Direction: Rename "common name" to "vernacular name" wherever it occurs in the lines below, and keep everything else the same.

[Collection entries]
•••••
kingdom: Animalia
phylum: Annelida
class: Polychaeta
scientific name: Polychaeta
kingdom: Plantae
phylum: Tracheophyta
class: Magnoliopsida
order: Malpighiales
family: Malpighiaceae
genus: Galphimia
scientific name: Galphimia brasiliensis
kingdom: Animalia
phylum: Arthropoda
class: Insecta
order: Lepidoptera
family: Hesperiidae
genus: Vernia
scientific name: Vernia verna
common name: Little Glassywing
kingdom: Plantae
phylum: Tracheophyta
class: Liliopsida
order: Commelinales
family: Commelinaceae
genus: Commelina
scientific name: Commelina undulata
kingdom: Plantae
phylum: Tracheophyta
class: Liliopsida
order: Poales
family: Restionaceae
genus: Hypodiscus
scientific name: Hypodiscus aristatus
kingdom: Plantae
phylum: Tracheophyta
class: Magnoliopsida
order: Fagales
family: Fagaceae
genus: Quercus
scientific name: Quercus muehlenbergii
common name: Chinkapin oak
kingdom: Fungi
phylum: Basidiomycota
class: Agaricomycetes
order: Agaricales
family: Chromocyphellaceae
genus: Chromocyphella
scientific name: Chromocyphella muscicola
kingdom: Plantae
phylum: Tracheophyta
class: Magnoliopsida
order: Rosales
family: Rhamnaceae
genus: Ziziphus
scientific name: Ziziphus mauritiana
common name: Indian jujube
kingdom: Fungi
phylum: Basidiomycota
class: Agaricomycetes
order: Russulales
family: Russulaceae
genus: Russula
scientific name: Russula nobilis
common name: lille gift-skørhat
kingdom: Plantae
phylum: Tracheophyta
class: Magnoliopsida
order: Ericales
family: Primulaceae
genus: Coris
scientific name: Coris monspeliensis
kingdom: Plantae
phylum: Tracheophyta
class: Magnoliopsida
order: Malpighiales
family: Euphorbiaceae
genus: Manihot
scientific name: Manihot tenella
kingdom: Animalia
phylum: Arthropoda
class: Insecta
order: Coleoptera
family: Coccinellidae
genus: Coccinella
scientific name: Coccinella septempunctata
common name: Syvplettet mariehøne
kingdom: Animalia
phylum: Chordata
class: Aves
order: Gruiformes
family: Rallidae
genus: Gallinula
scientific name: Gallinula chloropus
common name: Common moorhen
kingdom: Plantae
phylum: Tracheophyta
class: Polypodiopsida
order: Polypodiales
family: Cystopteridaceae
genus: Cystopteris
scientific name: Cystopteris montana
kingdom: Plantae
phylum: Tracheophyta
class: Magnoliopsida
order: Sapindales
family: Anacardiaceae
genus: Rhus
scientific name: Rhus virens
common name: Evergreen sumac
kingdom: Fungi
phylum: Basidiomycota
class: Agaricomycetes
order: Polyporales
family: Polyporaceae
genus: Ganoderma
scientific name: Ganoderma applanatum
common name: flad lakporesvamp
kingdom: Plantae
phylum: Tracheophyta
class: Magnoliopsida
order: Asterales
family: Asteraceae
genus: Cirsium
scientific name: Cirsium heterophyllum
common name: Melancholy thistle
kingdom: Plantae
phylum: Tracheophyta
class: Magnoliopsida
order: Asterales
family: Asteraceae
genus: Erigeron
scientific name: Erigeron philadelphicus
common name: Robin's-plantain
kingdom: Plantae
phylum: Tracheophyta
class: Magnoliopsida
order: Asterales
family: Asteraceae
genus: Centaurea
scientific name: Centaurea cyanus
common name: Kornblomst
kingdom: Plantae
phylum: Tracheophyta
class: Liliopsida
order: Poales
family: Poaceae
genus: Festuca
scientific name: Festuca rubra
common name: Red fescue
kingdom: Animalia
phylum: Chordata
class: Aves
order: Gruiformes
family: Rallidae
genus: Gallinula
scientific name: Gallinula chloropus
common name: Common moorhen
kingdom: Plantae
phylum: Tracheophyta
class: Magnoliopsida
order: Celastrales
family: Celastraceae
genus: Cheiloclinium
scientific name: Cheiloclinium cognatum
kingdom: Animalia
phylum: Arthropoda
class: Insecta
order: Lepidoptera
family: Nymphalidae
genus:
•••••
Written answer:
kingdom: Animalia
phylum: Annelida
class: Polychaeta
scientific name: Polychaeta
kingdom: Plantae
phylum: Tracheophyta
class: Magnoliopsida
order: Malpighiales
family: Malpighiaceae
genus: Galphimia
scientific name: Galphimia brasiliensis
kingdom: Animalia
phylum: Arthropoda
class: Insecta
order: Lepidoptera
family: Hesperiidae
genus: Vernia
scientific name: Vernia verna
vernacular name: Little Glassywing
kingdom: Plantae
phylum: Tracheophyta
class: Liliopsida
order: Commelinales
family: Commelinaceae
genus: Commelina
scientific name: Commelina undulata
kingdom: Plantae
phylum: Tracheophyta
class: Liliopsida
order: Poales
family: Restionaceae
genus: Hypodiscus
scientific name: Hypodiscus aristatus
kingdom: Plantae
phylum: Tracheophyta
class: Magnoliopsida
order: Fagales
family: Fagaceae
genus: Quercus
scientific name: Quercus muehlenbergii
vernacular name: Chinkapin oak
kingdom: Fungi
phylum: Basidiomycota
class: Agaricomycetes
order: Agaricales
family: Chromocyphellaceae
genus: Chromocyphella
scientific name: Chromocyphella muscicola
kingdom: Plantae
phylum: Tracheophyta
class: Magnoliopsida
order: Rosales
family: Rhamnaceae
genus: Ziziphus
scientific name: Ziziphus mauritiana
vernacular name: Indian jujube
kingdom: Fungi
phylum: Basidiomycota
class: Agaricomycetes
order: Russulales
family: Russulaceae
genus: Russula
scientific name: Russula nobilis
vernacular name: lille gift-skørhat
kingdom: Plantae
phylum: Tracheophyta
class: Magnoliopsida
order: Ericales
family: Primulaceae
genus: Coris
scientific name: Coris monspeliensis
kingdom: Plantae
phylum: Tracheophyta
class: Magnoliopsida
order: Malpighiales
family: Euphorbiaceae
genus: Manihot
scientific name: Manihot tenella
kingdom: Animalia
phylum: Arthropoda
class: Insecta
order: Coleoptera
family: Coccinellidae
genus: Coccinella
scientific name: Coccinella septempunctata
vernacular name: Syvplettet mariehøne
kingdom: Animalia
phylum: Chordata
class: Aves
order: Gruiformes
family: Rallidae
genus: Gallinula
scientific name: Gallinula chloropus
vernacular name: Common moorhen
kingdom: Plantae
phylum: Tracheophyta
class: Polypodiopsida
order: Polypodiales
family: Cystopteridaceae
genus: Cystopteris
scientific name: Cystopteris montana
kingdom: Plantae
phylum: Tracheophyta
class: Magnoliopsida
order: Sapindales
family: Anacardiaceae
genus: Rhus
scientific name: Rhus virens
vernacular name: Evergreen sumac
kingdom: Fungi
phylum: Basidiomycota
class: Agaricomycetes
order: Polyporales
family: Polyporaceae
genus: Ganoderma
scientific name: Ganoderma applanatum
vernacular name: flad lakporesvamp
kingdom: Plantae
phylum: Tracheophyta
class: Magnoliopsida
order: Asterales
family: Asteraceae
genus: Cirsium
scientific name: Cirsium heterophyllum
vernacular name: Melancholy thistle
kingdom: Plantae
phylum: Tracheophyta
class: Magnoliopsida
order: Asterales
family: Asteraceae
genus: Erigeron
scientific name: Erigeron philadelphicus
vernacular name: Robin's-plantain
kingdom: Plantae
phylum: Tracheophyta
class: Magnoliopsida
order: Asterales
family: Asteraceae
genus: Centaurea
scientific name: Centaurea cyanus
vernacular name: Kornblomst
kingdom: Plantae
phylum: Tracheophyta
class: Liliopsida
order: Poales
family: Poaceae
genus: Festuca
scientific name: Festuca rubra
vernacular name: Red fescue
kingdom: Animalia
phylum: Chordata
class: Aves
order: Gruiformes
family: Rallidae
genus: Gallinula
scientific name: Gallinula chloropus
vernacular name: Common moorhen
kingdom: Plantae
phylum: Tracheophyta
class: Magnoliopsida
order: Celastrales
family: Celastraceae
genus: Cheiloclinium
scientific name: Cheiloclinium cognatum
kingdom: Animalia
phylum: Arthropoda
class: Insecta
order: Lepidoptera
family: Nymphalidae
genus:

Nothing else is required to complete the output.